On 12 November 1918, the day after the Armistice was signed, Monet wrote to Prime Minister Georges Clemenceau—the nation’s wartime “Tiger” and the artist’s longtime friend—and offered to the French State two panneaux décoratifs that were near completion, most likely a Weeping Willow and a 1 x 2 meter Nymphéas. “It’s not much,” the artist admitted, “but it is the only way I have of taking part in the victory” (quoted in exh. cat., op. cit., 1998, p. 77). Together, Monet and Clemenceau were two of the most famous men in France, and the affection between them was deep and enduring. “Remember old Rembrandt in the Louvre,” Clemenceau had written to his friend after Alice’s death. “He clings to his palette, determined to hold out until the end through terrible adversities” (quoted in R. King, Mad Enchantment: Claude Monet and the Painting of the Water Lilies, New York, 2016, p. 16). Now, moved by Monet’s patriotic gesture, Clemenceau visited Giverny with Geffroy and proposed the donation of the entire cycle of Grandes décorations, which then numbered twelve murals. The agreement, when finally drawn up in April 1922, ultimately provided for twenty canvases to be placed in two rooms of the Musée de l’Orangerie, to which Monet subsequently added two more panels.
Still intent on bringing his latest work before the public, between December 1918 and January 1919 Monet sold to Bernheim-Jeune two Weeping Willows (Wildenstein, nos. 1868-1869) and two paintings from the present Coin du bassin series (nos. 1879-1880)—the first time he had parted with a group of new canvases since releasing his Venetian views to the dealers in 1912. In November 1919, Bernheim-Jeune acquired another lot of recent pictures from Monet, consisting of four 1 x 2 meter Nymphéas (nos. 1890-1891, 1893-1894) and one Japanese Bridge (no. 1916).

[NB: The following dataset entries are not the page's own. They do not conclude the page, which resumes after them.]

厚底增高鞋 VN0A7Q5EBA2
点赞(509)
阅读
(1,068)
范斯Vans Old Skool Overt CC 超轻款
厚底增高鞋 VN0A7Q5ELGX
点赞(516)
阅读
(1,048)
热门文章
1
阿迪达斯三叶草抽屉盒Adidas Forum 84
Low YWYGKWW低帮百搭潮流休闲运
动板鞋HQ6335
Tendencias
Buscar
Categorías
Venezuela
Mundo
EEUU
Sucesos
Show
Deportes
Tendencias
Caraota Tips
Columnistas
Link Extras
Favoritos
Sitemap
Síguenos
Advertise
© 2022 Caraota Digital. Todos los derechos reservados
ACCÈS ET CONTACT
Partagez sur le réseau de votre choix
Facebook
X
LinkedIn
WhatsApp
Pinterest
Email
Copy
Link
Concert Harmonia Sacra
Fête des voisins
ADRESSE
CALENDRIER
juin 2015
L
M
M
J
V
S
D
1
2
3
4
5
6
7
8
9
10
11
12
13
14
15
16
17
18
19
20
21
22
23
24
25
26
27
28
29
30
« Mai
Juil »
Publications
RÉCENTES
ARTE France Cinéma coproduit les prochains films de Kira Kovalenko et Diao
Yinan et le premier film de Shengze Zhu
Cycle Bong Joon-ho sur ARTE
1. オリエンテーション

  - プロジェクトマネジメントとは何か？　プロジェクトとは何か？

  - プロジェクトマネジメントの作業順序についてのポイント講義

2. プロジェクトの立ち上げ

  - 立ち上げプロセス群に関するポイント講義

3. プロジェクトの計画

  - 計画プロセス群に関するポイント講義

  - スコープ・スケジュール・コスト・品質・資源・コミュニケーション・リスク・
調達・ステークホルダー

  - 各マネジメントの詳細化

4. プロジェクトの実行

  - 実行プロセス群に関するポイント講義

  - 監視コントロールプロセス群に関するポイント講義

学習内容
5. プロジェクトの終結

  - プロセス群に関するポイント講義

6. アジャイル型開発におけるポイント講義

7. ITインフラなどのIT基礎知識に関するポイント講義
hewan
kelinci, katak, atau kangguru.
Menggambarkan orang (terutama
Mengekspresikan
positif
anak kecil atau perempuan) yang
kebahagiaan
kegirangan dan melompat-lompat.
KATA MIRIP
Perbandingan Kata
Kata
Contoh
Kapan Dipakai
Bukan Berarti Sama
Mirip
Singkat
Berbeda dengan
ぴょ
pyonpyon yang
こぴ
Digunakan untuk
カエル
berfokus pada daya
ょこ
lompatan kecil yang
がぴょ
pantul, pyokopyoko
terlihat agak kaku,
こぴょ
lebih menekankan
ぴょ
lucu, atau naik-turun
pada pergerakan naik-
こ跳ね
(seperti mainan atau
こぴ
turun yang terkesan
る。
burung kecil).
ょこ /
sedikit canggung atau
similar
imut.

In 1923, Monet donated a Coin du bassin picture to the Musée de Grenoble, with the aim of promoting the museum’s modernist tendencies (no. 1878). The present painting—one of the two largest from the sequence, along with the identically sized no. 1880—was thus the only Coin du bassin to remain in Monet’s studio until his death, where it provided the artist with ongoing inspiration as he completed the Grandes décorations. The canvas passed from the artist’s son Michel through the Parisian dealer Katia Granoff to the family of the present owner in the 1960s and has never again changed hand on the market.